2020-2023 “Advanced in-silico transport models for vascularized tissues with focus on the brain” (Scientia Fellows II)
Perfusion magnetic resonance imaging is a time-resolved fast imaging technique based on the evaluation of how a contrast agent (CA) injected in the blood stream perfuses biological tissue (e.g. brain tissue). It is essential in the clinical workup of neurodegenerative and inflammatory diseases of the central nervous system (e.g. Alzheimer’s, multiple sclerosis) and brain cancer. It typically features a spatial resolution of millimetres and a temporal resolution of seconds (voxel scale). However, the fluid-mechanical and electro-magnetic processes responsible for creating the signal occur on smaller characteristic spatial and temporal scales (micrometres, milliseconds and smaller; sub-voxel scale).

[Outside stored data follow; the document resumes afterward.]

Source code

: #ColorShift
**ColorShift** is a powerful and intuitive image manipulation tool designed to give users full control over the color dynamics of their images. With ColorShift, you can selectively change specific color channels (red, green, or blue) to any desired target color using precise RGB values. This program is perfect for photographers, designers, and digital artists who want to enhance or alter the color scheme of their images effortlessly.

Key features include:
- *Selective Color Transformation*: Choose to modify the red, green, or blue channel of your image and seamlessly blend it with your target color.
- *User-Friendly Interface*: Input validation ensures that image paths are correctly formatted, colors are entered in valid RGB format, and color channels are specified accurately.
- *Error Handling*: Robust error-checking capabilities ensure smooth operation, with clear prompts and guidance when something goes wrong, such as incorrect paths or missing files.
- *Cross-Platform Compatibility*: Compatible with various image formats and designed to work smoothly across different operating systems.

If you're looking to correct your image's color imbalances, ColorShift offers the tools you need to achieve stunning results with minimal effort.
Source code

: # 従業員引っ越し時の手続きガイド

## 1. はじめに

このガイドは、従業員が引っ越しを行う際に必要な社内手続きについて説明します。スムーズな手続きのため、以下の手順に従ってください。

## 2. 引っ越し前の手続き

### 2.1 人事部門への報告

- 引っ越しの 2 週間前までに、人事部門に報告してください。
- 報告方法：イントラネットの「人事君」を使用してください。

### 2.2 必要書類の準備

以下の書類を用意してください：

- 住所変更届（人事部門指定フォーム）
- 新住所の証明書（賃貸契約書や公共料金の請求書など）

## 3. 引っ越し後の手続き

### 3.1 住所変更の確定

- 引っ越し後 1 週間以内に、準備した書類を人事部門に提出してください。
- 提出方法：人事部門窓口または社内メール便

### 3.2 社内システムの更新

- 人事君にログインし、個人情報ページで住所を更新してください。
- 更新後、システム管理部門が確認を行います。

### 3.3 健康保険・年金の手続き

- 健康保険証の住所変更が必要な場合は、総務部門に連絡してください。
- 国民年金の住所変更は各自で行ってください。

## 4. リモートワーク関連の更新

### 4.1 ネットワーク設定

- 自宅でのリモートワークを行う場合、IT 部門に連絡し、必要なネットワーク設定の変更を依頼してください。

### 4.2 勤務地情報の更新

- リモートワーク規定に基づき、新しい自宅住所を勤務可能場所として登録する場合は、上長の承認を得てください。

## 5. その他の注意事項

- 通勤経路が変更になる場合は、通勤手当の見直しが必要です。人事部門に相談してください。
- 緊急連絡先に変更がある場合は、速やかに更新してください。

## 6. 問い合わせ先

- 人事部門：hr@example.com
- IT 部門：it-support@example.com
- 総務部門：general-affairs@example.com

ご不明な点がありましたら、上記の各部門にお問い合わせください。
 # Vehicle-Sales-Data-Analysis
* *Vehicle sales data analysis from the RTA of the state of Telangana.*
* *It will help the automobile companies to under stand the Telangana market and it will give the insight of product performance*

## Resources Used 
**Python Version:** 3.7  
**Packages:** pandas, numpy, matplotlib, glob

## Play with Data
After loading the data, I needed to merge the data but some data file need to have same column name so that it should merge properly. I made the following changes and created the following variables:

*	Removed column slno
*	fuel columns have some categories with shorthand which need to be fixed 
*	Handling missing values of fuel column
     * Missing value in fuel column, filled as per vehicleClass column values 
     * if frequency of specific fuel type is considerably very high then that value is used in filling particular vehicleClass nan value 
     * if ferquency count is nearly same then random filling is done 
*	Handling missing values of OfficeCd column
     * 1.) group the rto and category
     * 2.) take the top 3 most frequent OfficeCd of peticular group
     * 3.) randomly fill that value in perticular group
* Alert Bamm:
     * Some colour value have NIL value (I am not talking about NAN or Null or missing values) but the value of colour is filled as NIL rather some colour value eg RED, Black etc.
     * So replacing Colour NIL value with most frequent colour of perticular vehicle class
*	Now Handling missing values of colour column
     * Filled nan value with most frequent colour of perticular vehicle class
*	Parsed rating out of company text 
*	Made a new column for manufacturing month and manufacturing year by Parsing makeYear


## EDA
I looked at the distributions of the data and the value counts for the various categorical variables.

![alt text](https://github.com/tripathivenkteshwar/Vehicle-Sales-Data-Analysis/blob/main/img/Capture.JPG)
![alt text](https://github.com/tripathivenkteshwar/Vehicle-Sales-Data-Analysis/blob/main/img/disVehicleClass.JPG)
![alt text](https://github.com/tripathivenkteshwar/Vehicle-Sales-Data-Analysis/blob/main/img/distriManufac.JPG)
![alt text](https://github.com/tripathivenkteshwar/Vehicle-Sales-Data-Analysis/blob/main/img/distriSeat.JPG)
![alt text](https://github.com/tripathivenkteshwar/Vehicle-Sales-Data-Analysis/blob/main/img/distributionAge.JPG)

Within the size of one image voxel, we may find several ten thousands of small blood vessels forming dense and hierarchical networks (the microcirculation). A fundamental understanding of CA transport characteristics in and around microvascular networks is crucial to interpret clinical imaging data. A key process is the leakage of CA into the extra-vascular space as it happens, for example, for brain tumours or multiple sclerosis lesions where the blood-brain-barrier is impaired. The main idea of the proposed project is to develop and use computer models to advance the understanding of how the transport processes in vascularized tissue on the sub-voxel scale affect transport patterns observed on the voxel scale. The proposed numerical simulation framework explicitly incorporates microvascular network data. These simulations will allow to infer process and functional parameters from MRI data that are currently unavailable.
Main collaborator (host) is Kent-André Mardal, Department of Mathematics, UiO.
This project is funded by the European Union’s Horizon 2020 Research and Innovation programme under the Marie Skłodowska-Curie Actions Grant agreement No 801133 (Scientia fellows II).